The Best Grocery Store In NYC -- By Far!

The Best Grocery Store In NYC -- By Far!

In the last few years, old-school grocery stores like Gristedes, D'Agostino, and Food Emporium have been eclipsed by the funkier, livelier Whole Foods and Trader Joe's, but there's a Manhattan grocery emporium that's better than all of them put together. It's Kalustyan's (123 Lexington Avenue), a staggeringly inclusive, exotic haven for anything and everything food related in the area affectionately known as Curry Hill.

The store was originally opened by a Mr. Kalustyan in 1944 as a hotspot for Indian spices and groceries. In the 1960s, the neighborhood became even more Indian flavored and the place grew in popularity. And today, as owned for almost 20 years by Bangladeshi businessmen Sayedui Alam and Aziz Osmani, Kalustyan's is a sprawling, three-floor extravaganza, with merch expanded to include stuff from Armenia, Bangladesh, Egypt, Guatemala, Indonesia, Jordan, Sri Lanka, Tunisia and many more countries, all represented with fine items designed to titillate your taste buds.

The place is an aromatic wonderland, with shelf after shelf of lentils, oils, chutneys, pickles, and rices. There are curry pastes, vinegar, breads, coffees, and teas. There's also a café/deli on the upper floor, and when you get home with your bags of delicacies, you can go to their sites (like kalustyans.com) and mail order business and summon for some more deliciousness.

A recent trip to this staggering place reminded me that food is the new porn. On the ground floor, I was greeted with bags of Turkish pistachios ($19.99) and California almonds ($10.99), plus jars of dried apples, pineapple rings, and Persian raisins by the pound. Then came shelves filled with items like chestnut puree, rice cookies, honey almond butter, marzipan, and walnuts. Drooling yet? Getting aroused, I kept going and found Turkish style mini pistachio baklava for only $1.39 a piece. (Also, Lebanese style baklava and Greek walnut baklava and just about any kind of baklava you could imagine.)

Then came a wall of teas -- chamomile flower, hibiscus flowers, and on and on. I kept going, into an entire room filled with powders -- from cantaloupe powder to grape skin powder and beyond. There was also an unassuming rack dotted with various shampoos and scrubs. (Yes, this place has everything.) And then I found Amazon mango tea and blood orange tea, and…after a few steps leading down, I ventured into a whole other arena, where there was coriander chutney, blueberry puree, falafel mix, pickled ginger, cabbage leaves, and gherkins. In the back were exotic cheeses and olives, and if you keep walking, you find Kalamata olives ($5.99), Alfonso olives, oil cured olives, Greek black olives, cracked green olives—almost as many types of olives as there are of baklava.

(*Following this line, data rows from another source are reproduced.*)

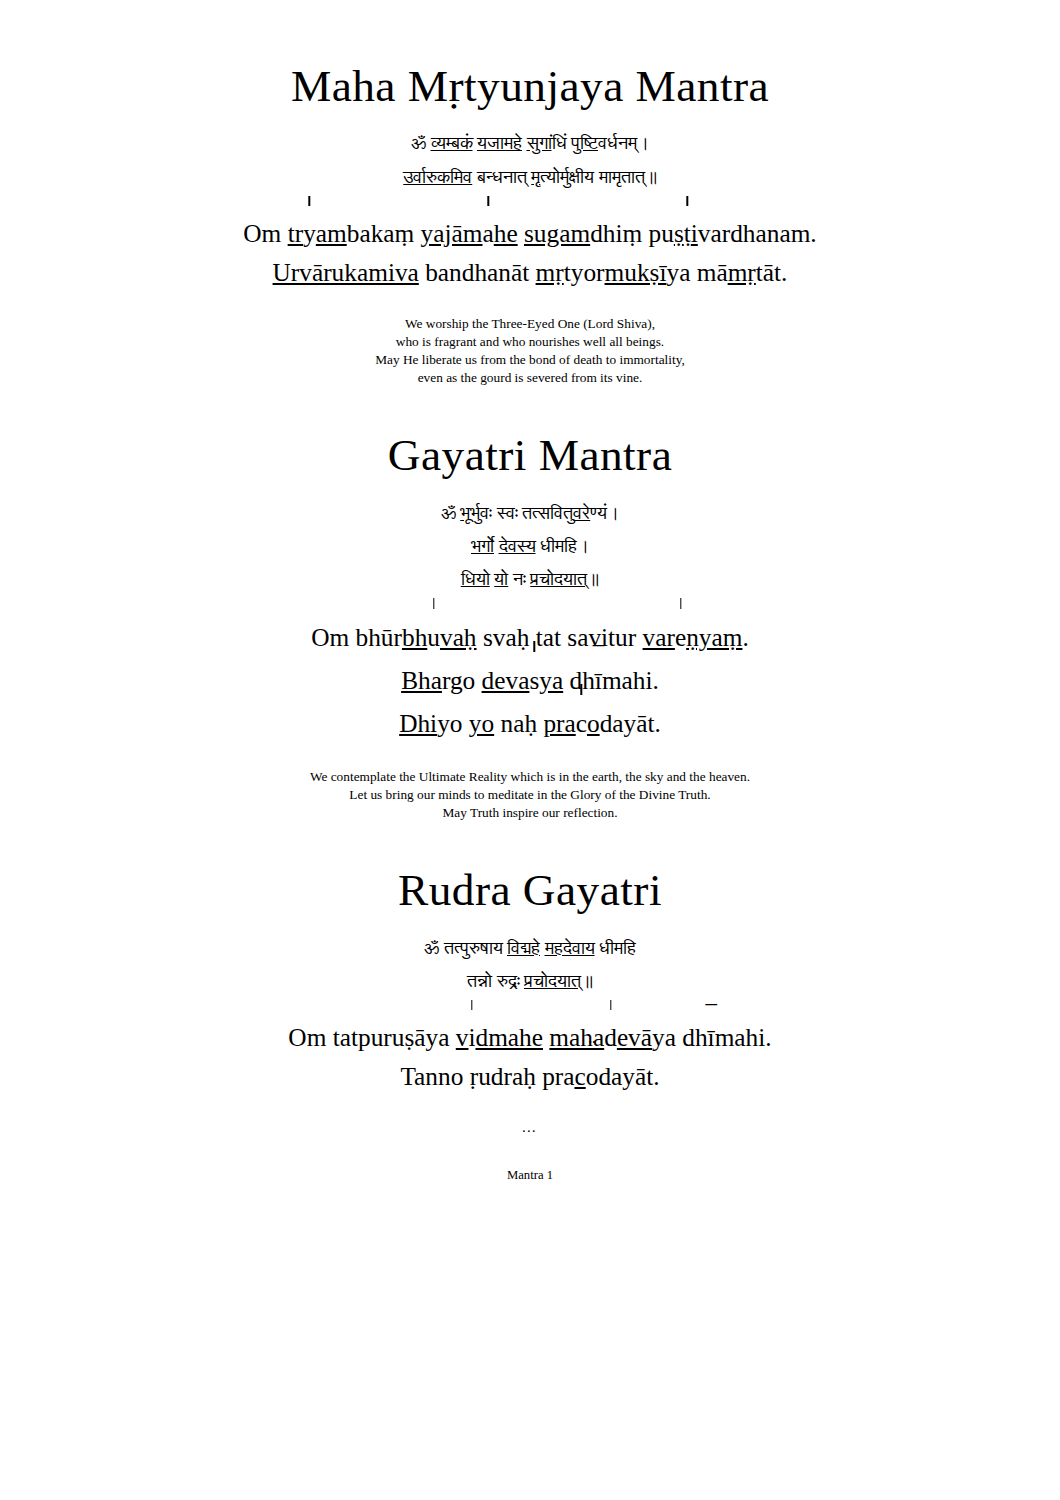Maha Mṛtyunjaya Mantra
ॐ व्यम्बकं यजामहे सुगांधिं पुष्टिवर्धनम्।
उर्वारुकमिव बन्धनात् मृत्योर्मुक्षीय मामृतात्॥
Om tryambakaṃ yajāmahe sugamdhiṃ puṣṭivardhanam.
Urvārukamiva bandhanāt mṛtyormukṣīya māmṛtāt.
We worship the Three-Eyed One (Lord Shiva),
who is fragrant and who nourishes well all beings.
May He liberate us from the bond of death to immortality,
even as the gourd is severed from its vine.
Gayatri Mantra
ॐ भूर्भुवः स्वः तत्सवितुवरेण्यं।
भर्गो देवस्य धीमहि।
धियो यो नः प्रचोदयात्॥
Om bhūrbhuvaḥ svaḥ tat savitur vareṇyaṃ.
Bhargo devasya dhīmahi.
Dhiyo yo naḥ pracodayāt.
We contemplate the Ultimate Reality which is in the earth, the sky and the heaven.
Let us bring our minds to meditate in the Glory of the Divine Truth.
May Truth inspire our reflection.
Rudra Gayatri
ॐ तत्पुरुषाय विद्महे महदेवाय धीमहि
तन्नो रुद्रः प्रचोदयात्॥
Om tatpuruṣāya vidmahe mahadevāya dhīmahi.
Tanno ṛudraḥ pracodayāt.
…
Mantra 1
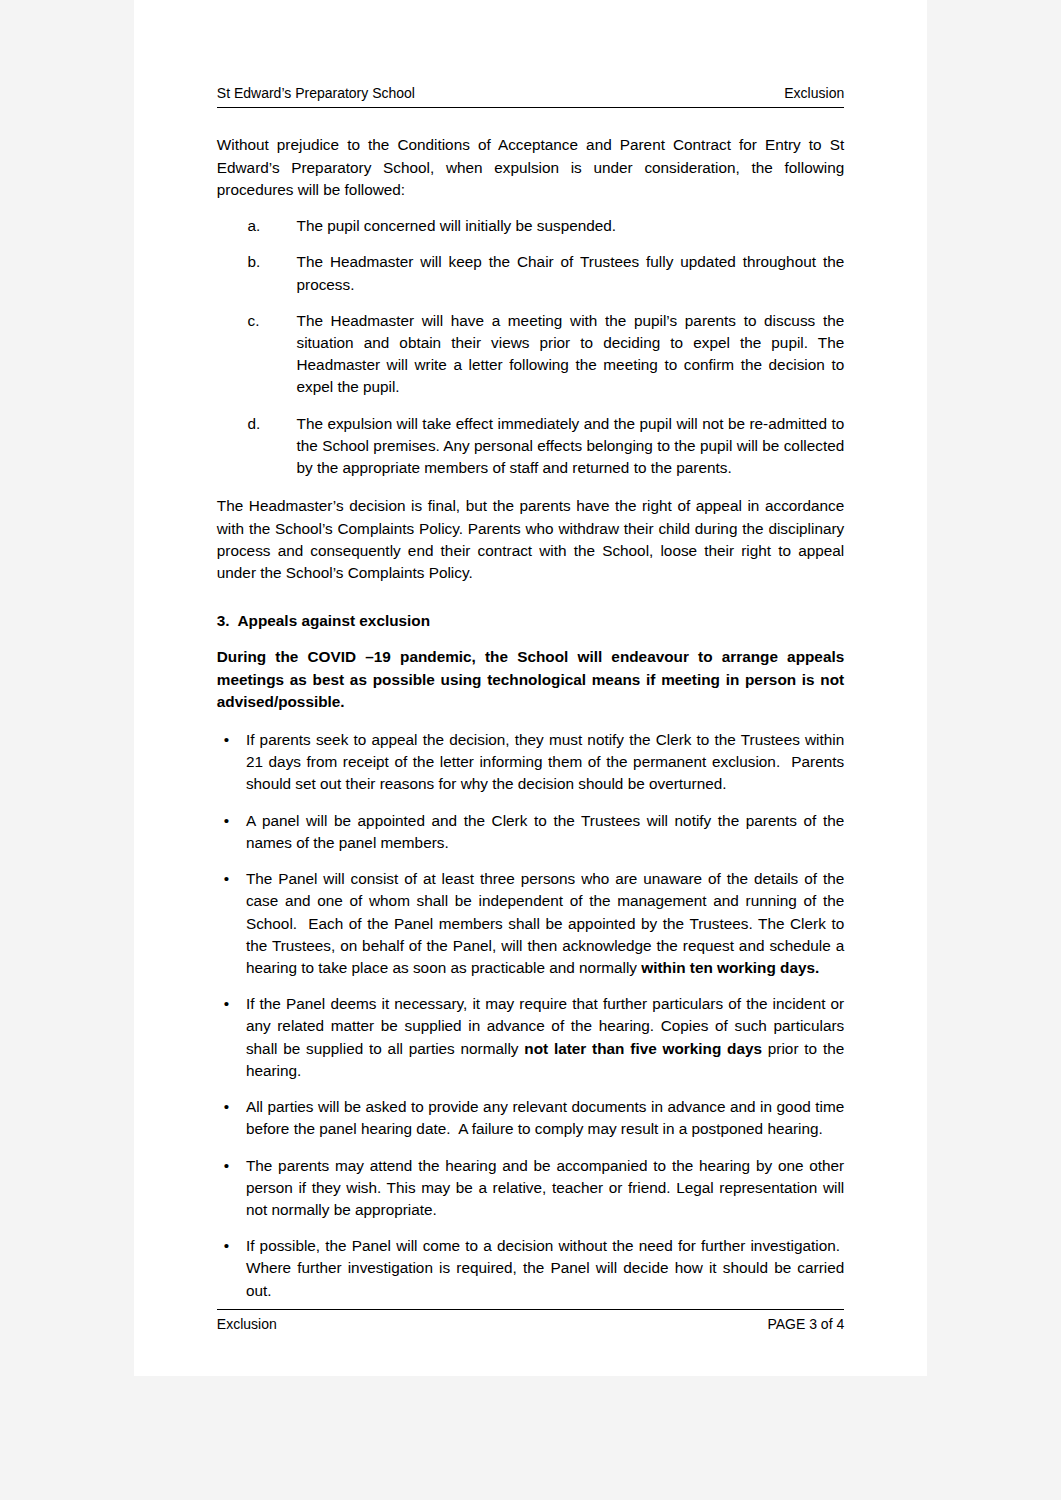St Edward’s Preparatory School Exclusion
Without prejudice to the Conditions of Acceptance and Parent Contract for Entry to St Edward’s Preparatory School, when expulsion is under consideration, the following procedures will be followed:
The pupil concerned will initially be suspended.
The Headmaster will keep the Chair of Trustees fully updated throughout the process.
The Headmaster will have a meeting with the pupil’s parents to discuss the situation and obtain their views prior to deciding to expel the pupil. The Headmaster will write a letter following the meeting to confirm the decision to expel the pupil.
The expulsion will take effect immediately and the pupil will not be re-admitted to the School premises. Any personal effects belonging to the pupil will be collected by the appropriate members of staff and returned to the parents.
The Headmaster’s decision is final, but the parents have the right of appeal in accordance with the School’s Complaints Policy. Parents who withdraw their child during the disciplinary process and consequently end their contract with the School, loose their right to appeal under the School’s Complaints Policy.
3. Appeals against exclusion
During the COVID –19 pandemic, the School will endeavour to arrange appeals meetings as best as possible using technological means if meeting in person is not advised/possible.
If parents seek to appeal the decision, they must notify the Clerk to the Trustees within 21 days from receipt of the letter informing them of the permanent exclusion. Parents should set out their reasons for why the decision should be overturned.
A panel will be appointed and the Clerk to the Trustees will notify the parents of the names of the panel members.
The Panel will consist of at least three persons who are unaware of the details of the case and one of whom shall be independent of the management and running of the School. Each of the Panel members shall be appointed by the Trustees. The Clerk to the Trustees, on behalf of the Panel, will then acknowledge the request and schedule a hearing to take place as soon as practicable and normally within ten working days.
If the Panel deems it necessary, it may require that further particulars of the incident or any related matter be supplied in advance of the hearing. Copies of such particulars shall be supplied to all parties normally not later than five working days prior to the hearing.
All parties will be asked to provide any relevant documents in advance and in good time before the panel hearing date. A failure to comply may result in a postponed hearing.
The parents may attend the hearing and be accompanied to the hearing by one other person if they wish. This may be a relative, teacher or friend. Legal representation will not normally be appropriate.
If possible, the Panel will come to a decision without the need for further investigation. Where further investigation is required, the Panel will decide how it should be carried out.
Exclusion PAGE 3 of 4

Then -- are you spent yet? -- you bump into sausages, low fat yogurt, Russian zucchini spread ($4.99), Mexican mole ($4.99), rows upon rows of hot sauce, plus dried mushrooms, pesto sauce, coconut milk pistachio oil ($14.99), and pomegranate honey ($13.99). At the far end of the downstairs level is a stairway leading up to a room full of pots, pans, and tortilla makers, which makes sense; what good are all these extraordinary delicacies without things to cook them in? Go back down, swirl around, and go up two levels and you're at the café/deli, where you can order falafel, moussaka, Greek salad, and lentil fritters, and sit there and eat it! You can also pick up some chocolate almond coffee ($11.99/lb.) while you're up there. And by that point, if you're not completely done, then you're not human. But please rally and go home for the online ordering, as I suggested.

I am not being paid by this place -- I did not even get free chutney -- I just wanted to relate my feelings on a New York treasure that not nearly enough people know about. The customers there seem adventurous and food-positive, while not being pretentious about it, and they take their time combing through the shelves for maximum wonder. Go join them, then go to Gristedes and get some napkins too!